THE AVENUE JUNE 7, 2011
Those of us who drive to work in metropolitan areas across the U.S. know from experience that congestion hardly ever improves. Now a couple of researchers from the University of Toronto have reaffirmed what my colleague Anthony Downs has been saying for fifty years: “traffic congestion rises to meet maximum capacity.”
In a forthcoming article in the American Economic Review (Google documents version via The Infrastructurist) Gilles Duranton and Mathew Turner examine new data on city level traffic from 1983 to 2003 and find that building more roads leads to more traffic. Why, you might ask? Duranton and Turner found three sources of traffic growth: people drive more as more roads are provided, commercial use (trucking, buses, etc.) increases in a similar fashion, and people move to cities with better road supplies. Increase supply and demand will rise to meet it. They also found that increased transit provision does not reduce traffic, though they caution that transit is still of vital importance.
Given this rather hopeless picture of ever increasing congestion, the authors have one policy recommendation for policymakers: congestion pricing. If more roads and more transit aren’t the solution to congestion, pricing is one of the few tools left.
But is congestion pricing a non-starter in the United States, as is often claimed? Yes, New York City failed to create a cordon charge à la London, and no we’re not all driving around with GPS units tracking our every move (or are we?) and charging us accordingly. However, cordons and GPS units are not the only ways to implement congestion pricing.

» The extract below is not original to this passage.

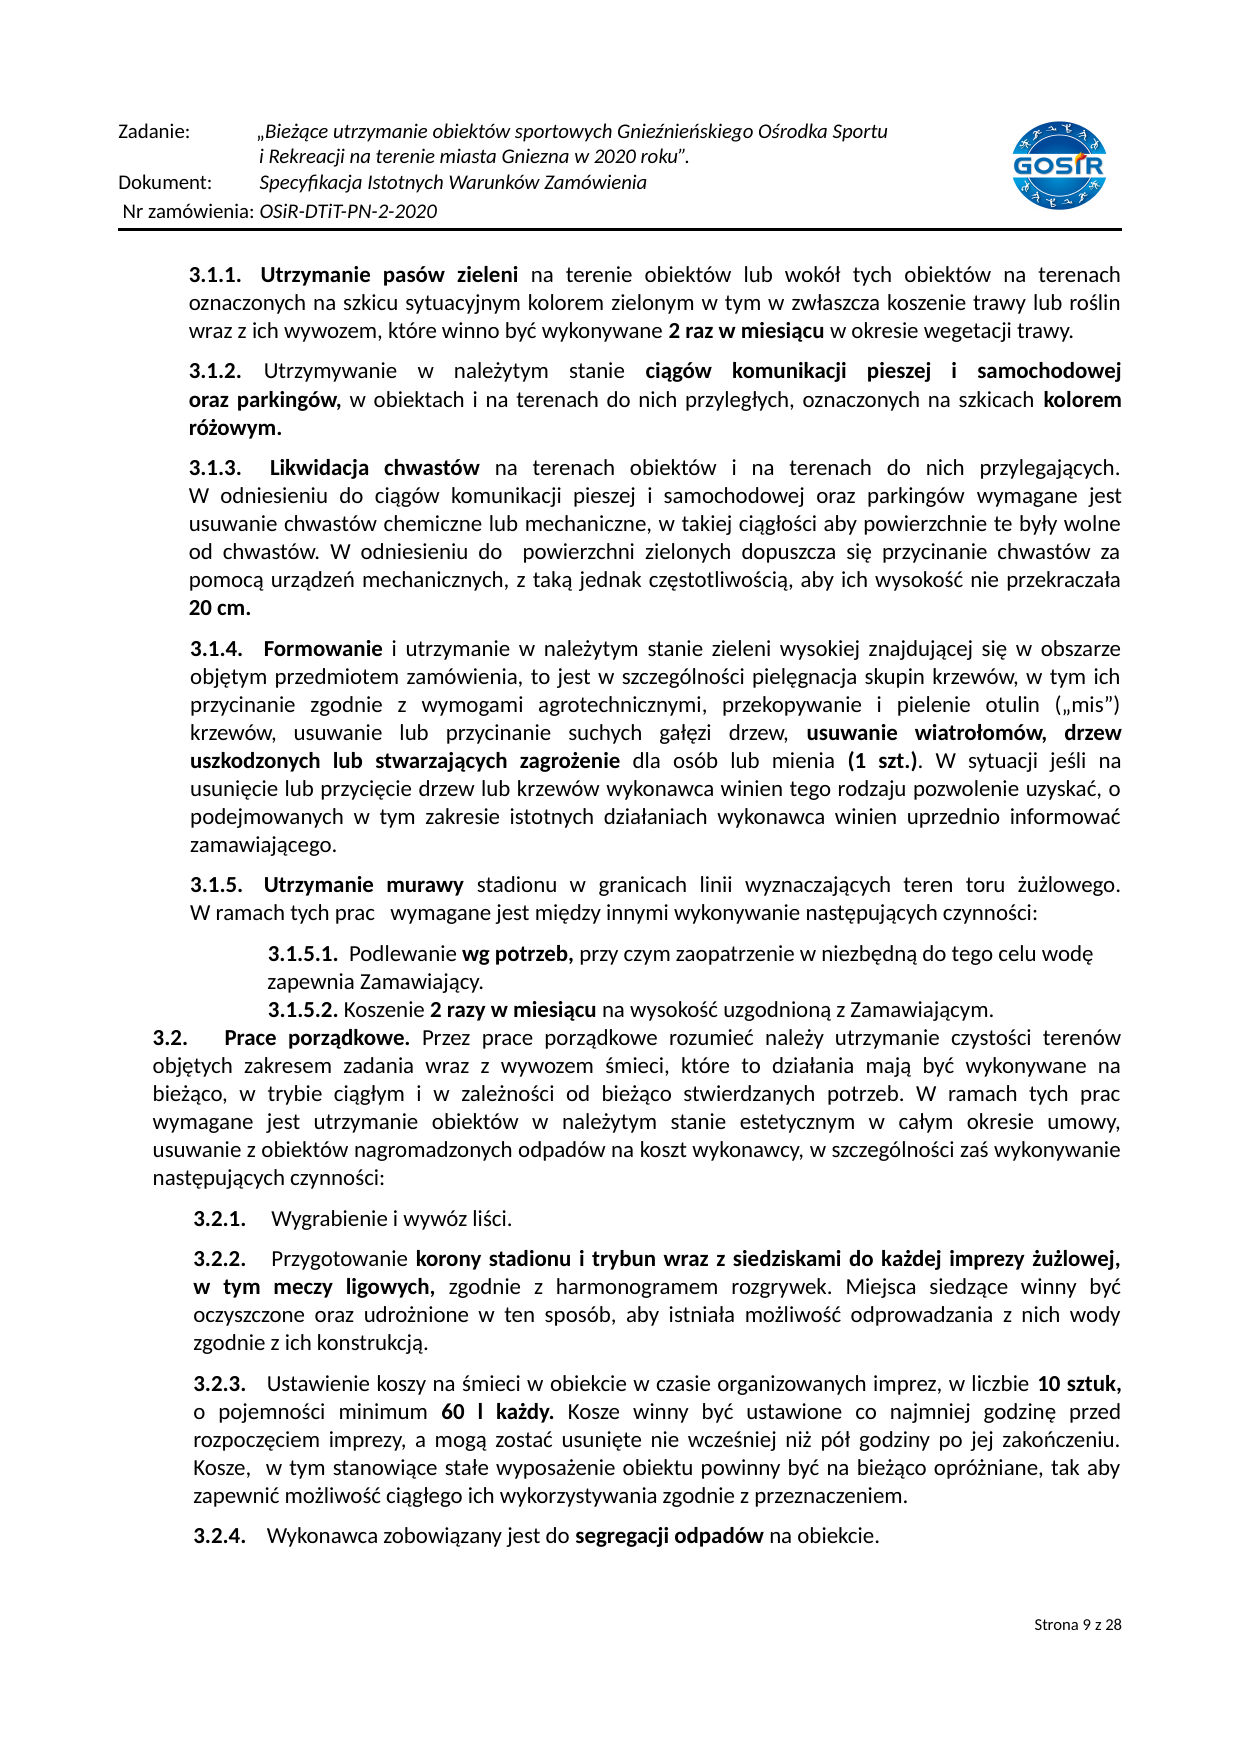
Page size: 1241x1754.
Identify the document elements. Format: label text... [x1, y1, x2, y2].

In fact, there are numerous examples just in the Washington region of projects already underway that pay for infrastructure and manage demand through congestion pricing. Virginia is building high-occupancy toll (HOT) lanes along the Beltway, while Maryland just opened the Inter-County Connector. Metrorail implemented peak-of-the-peak pricing last year. Capital Bikeshare (think Zipcar for bikes) just started a Reverse Rewards program to help manage the bike supply, and might eventually move to an explicitly priced strategy. Street parking near Nationals Stadium is priced to encourage fans to take transit to the game, while not discouraging customers from patronizing the surrounding businesses using short-term parking. Nationally, consumers face congestion pricing for products as diverse as airline tickets, water bills, and cell-phone data plans. In many ways congestion pricing is here to stay.

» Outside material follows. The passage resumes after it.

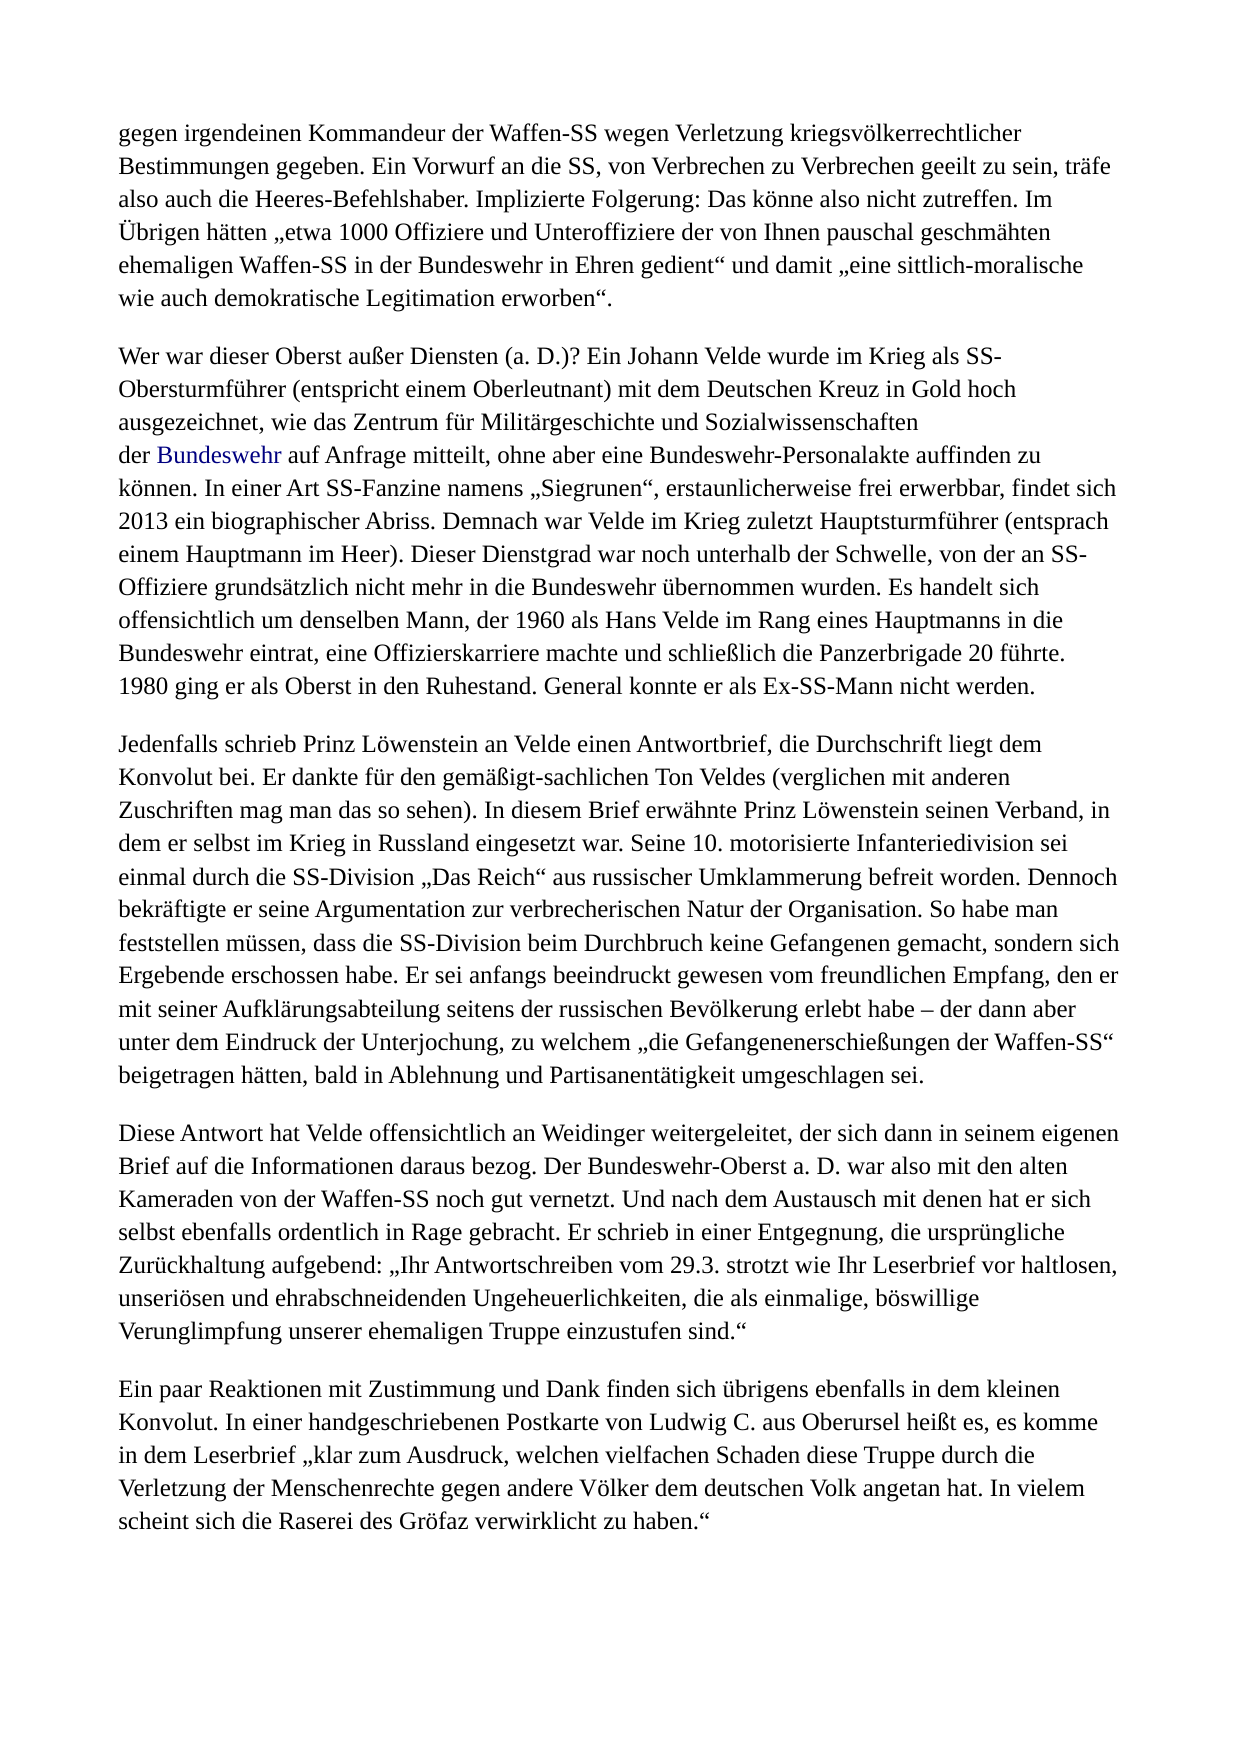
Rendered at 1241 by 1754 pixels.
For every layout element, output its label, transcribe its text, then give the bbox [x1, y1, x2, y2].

However, public support for more comprehensive congestion pricing remains low. If congestion pricing is one of the few effective tools available to policymakers and transportation planners as Duranton and Turner argue, then understanding public resistance and working together to design sustainable solutions is paramount. That is the idea behind a research project we just started (partnering with the Metropolitan Washington Council of Governments) looking at the public acceptability of congestion pricing, using the D.C. region as a test case. Look for more about this project later in the year.